The all-new Audi Q2 offers two model lines: the 1.4 TFSI design for $41,100 plus on-road-cost and 2.0-litre TDI quattro sport for $47,900 plus ORC. Both models share the sporty seven-speed S-tronic dualclutch automatic transmission as standard.

According to Andrew Doyle, Managing Director of Audi Australia the all-new Q2 will open Audi up to a new range of young and young-at-heart buyers.

The Audi Q2 itself comes in a striking design and palette of colours. Polygonal surfacing design unique to the Q2 in Audi’s line-up complements floatingblade C-pillars for a boxy appearance, but with coupe-like roof line.

While to me, it is not exactly beautiful, it is fresh unique and functional. Inside, the news is almost universally good. The dashboard’s form borrows heavily from the A3, itself a paragon of minimalistic modern chic.

Here the cabin is enlivened further, as part of an illumination package, by smartly appointed inlays with colour-selectable backlighting.

Audi’s excellent virtual cockpit, a configurable screen that replaces conventional dials in the instrument cluster is available as an option, featuring large speedo/tacho, or these can be reduced to allow other drive information feeds as well.

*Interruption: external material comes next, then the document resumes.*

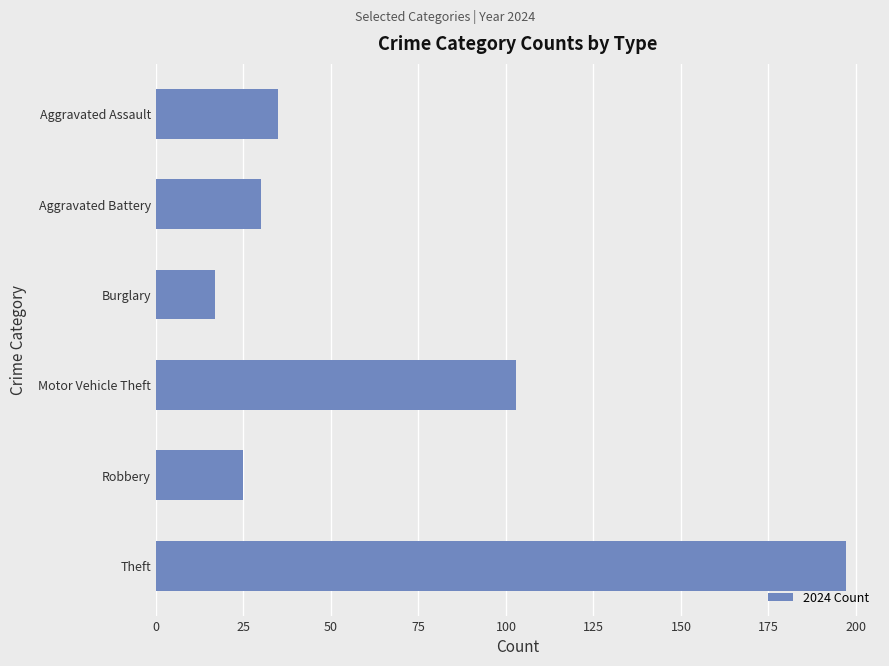

True or false: the data shows 167 at Motor Vehicle Theft.

False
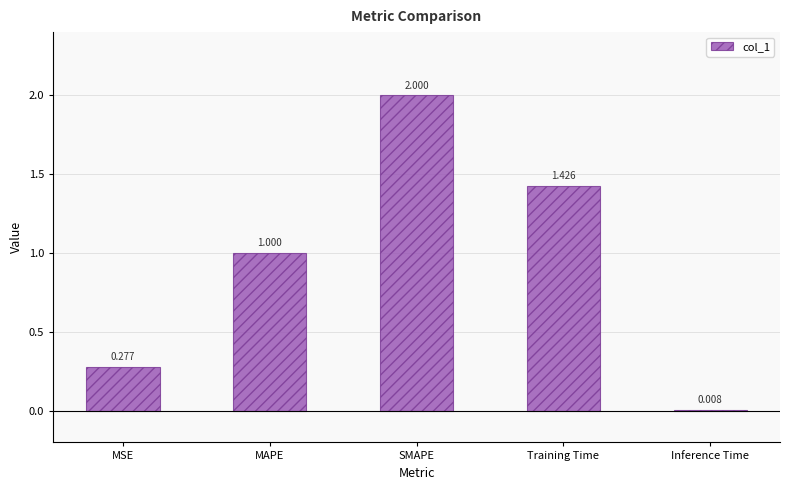

Which label corresponds to the largest value in the chart?

SMAPE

A position-adjustable headup display can be projected onto the windscreen in the driver’s field of view, for safer reading whilst driving. The technik package cost $2,500. Closer tactile inspection reveals some hollow plastic noticeable where higher Audi models would never deign to put them.

Yet, fitting are all close and the all-new-Audi Q2 overall aesthetic is tasteful to give a sophisticated, expensive feel.

The Audi Q2’s clever packaging courtesy of the versatile VW MQB common design platform means it is able to accommodate five adults comfortably and also have a boot only 15 litres smaller than the Q3. In standard configuration, luggage capacity is 405-litres.

With rear seats folded down, its capacity is 1,050-litres. A power tailgate is available as an option. Dimensions in metres are L 4.19, W 1.79, H 1.51 and WB 2.6, with 1.4L TFSI kerb weight of only 1280 Kg, aided by high tensile low weight steel constuction, and drag co-efficient is just 0.3.

Drive assisance options include pedestrian detection, adaptive cruise control with stop/go that can maintain distance behind other vehicles, side ,active lane, cross traffic and parking assist. This turbo-charged 4-cylinder Audi behaves with the eager vigour we have come to expect from the best of its type, moving quickly and enthusiastically up the rev range, whilst emitting a quite pleasant muted growl.

The 2.0-litre TDI quattro test car responds promptly and linearly to a request for acceleration and shows little struggle even on the uphill. Body control is disciplined whilst turn-in is sharp, and grip levels inspire confidence.

I would describe the Q2 as nimble and entertaining to drive.

More importantly, the compact SUV communicates conditions from it’s four wheels with clarity. Ride quality is solid and comfortable.

Together with the customarily good level of visibility inherent in SUVs, the Q2 is effortless to place in tighter settings, be it narrow lanes or a mountain/country drive swarming with cyclists.

With no shortage of compact SUVs on the market, the all-new-Audi Q2’s success is contingent on its ability to marry a superior premium feel with citybiased SUV virtues of practically, modern technology and dynamic competence, and we think that based on these criteria, the Q2 is a formidable component of Audi’s compact SUV stable.